**INSTRUCTIONS TO FOLLOW**
Run through the records and show each line that includes the string "agence".

[THE DATA Boundary: Start]

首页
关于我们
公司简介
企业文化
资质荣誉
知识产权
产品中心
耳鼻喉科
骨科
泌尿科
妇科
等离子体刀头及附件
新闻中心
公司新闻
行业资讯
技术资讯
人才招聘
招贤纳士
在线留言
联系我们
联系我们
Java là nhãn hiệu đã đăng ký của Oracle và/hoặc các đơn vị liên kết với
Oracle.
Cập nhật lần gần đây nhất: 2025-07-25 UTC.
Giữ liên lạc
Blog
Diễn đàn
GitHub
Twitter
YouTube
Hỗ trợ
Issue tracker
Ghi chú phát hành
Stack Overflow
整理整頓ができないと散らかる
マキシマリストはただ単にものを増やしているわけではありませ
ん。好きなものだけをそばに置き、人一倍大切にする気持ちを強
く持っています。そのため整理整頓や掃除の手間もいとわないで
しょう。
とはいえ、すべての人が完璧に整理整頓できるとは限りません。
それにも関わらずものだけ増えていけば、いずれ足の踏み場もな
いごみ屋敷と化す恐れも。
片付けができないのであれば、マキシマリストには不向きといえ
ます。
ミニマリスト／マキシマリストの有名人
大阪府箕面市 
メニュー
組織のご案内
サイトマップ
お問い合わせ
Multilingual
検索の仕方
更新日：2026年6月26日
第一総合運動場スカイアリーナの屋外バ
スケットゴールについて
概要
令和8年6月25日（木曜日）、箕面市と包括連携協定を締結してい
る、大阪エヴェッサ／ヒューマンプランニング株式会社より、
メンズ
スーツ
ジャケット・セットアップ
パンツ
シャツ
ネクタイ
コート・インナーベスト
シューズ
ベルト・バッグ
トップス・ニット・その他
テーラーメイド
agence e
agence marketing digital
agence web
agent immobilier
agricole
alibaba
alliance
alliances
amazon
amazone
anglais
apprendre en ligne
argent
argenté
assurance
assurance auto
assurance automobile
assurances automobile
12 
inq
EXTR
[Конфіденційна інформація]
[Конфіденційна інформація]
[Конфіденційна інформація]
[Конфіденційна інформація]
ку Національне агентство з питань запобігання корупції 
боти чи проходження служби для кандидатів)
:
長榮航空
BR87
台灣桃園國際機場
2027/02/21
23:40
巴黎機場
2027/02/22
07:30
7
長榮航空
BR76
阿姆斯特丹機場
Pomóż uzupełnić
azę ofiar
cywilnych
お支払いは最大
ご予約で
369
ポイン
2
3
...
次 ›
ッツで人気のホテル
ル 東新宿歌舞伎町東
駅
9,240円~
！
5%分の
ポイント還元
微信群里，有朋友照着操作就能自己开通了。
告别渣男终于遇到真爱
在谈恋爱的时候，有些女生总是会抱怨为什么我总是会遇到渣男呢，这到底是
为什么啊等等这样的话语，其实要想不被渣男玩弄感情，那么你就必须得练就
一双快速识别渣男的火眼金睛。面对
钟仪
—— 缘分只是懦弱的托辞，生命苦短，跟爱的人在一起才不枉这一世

[THE DATA Boundary: End]

**TASK RESULT**
agence e
agence marketing digital
agence web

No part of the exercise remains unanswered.